Les agioteurs pourront y trouver un motif d'espérance : ce qui peut-être a beaucoup contribué à la réussite de cette ingénieuse bagatelle, c'est que le comique en est parfaitement dans la vraisemblance et dans les mœurs du jour. Acheter une maison sans avoir un écu dans sa poche, la revendre à l'instant, et gagner une somme considérable par cette heureuse témérité, c'est un jeu qui fut long-temps à la mode, et qu'on joue encore quelquefois : la direction des esprits s'est portée vers ces spéculations qui flattent si vivement la cupidité, et qui produisent des fortunes subites.
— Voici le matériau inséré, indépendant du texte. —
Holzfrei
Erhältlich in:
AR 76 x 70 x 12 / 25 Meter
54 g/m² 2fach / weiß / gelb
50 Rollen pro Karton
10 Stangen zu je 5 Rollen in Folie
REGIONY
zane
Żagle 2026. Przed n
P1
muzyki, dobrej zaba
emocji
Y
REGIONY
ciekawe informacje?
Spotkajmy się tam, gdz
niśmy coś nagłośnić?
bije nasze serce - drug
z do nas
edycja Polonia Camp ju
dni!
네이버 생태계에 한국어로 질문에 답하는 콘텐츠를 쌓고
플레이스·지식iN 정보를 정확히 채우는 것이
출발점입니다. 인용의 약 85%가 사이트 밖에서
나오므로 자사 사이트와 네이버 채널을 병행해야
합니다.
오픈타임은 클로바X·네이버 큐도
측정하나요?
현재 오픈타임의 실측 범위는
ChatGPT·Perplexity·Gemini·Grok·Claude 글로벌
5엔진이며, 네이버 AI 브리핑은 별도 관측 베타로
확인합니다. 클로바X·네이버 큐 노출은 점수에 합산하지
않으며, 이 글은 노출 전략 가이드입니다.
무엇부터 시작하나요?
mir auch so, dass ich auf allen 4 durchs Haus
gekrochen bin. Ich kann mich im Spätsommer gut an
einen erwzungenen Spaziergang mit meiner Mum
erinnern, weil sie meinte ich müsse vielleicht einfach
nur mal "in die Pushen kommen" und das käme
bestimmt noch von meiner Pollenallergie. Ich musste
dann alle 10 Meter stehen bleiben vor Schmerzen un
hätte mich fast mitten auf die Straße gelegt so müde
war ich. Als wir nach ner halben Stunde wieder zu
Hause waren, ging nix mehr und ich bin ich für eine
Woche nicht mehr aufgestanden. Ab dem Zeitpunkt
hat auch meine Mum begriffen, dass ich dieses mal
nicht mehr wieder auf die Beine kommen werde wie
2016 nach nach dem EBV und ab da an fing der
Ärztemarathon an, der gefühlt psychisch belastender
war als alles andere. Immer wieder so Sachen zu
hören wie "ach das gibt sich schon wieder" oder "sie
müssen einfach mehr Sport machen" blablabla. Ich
S'enrichir lentement par le travail, l'économie, la prudence, cela est ignoble et rebutant pour l'imagination ; mais brusquer la fortune par un trait d'esprit, par une invention hardie, voilà ce qui séduit, voilà l'objet de tous les calculs et de tous les vœux.

Cette funeste avidité qui porte les hommes à confier leur sort à un coup de dés, et à faire dépendre leur état et leur fortune du hasard et de la loterie, est sans doute une plaie de la société, du commerce et des mœurs ; mais il peut résulter de cette manie des incidens comiques. M. Duval a présenté très-habilement l'agiotage du poëte comme une étourderie de jeunesse : ce n'est ni pour faire fortune, ni par une combinaison méditée que ce jeune libertin se hasarde à faire une acquisition aussi folle ; c'est pour se tirer d'embarras dans le moment. D'ailleurs, il ne risque rien; ce n'est ni un père de famille, ni un homme ayant une existence dans le monde ; il ne risque rien, il ne compromet ni sa fortune ni celle de personne, puisqu'il ne tient à rien, et qu'il n'a pas un sou. L'odieux, par là, est sauvé ; il ne reste que le plaisant : on aime, d'ailleurs, à voir un juif, un vieux usurier, trompé par un jeune homme, et dupe de sa propre avarice. Enfin, ce qui soutient l'ouvrage, c'est le mérite d'une musique parfaitement dramatique. ( 24 frimaire an 13.)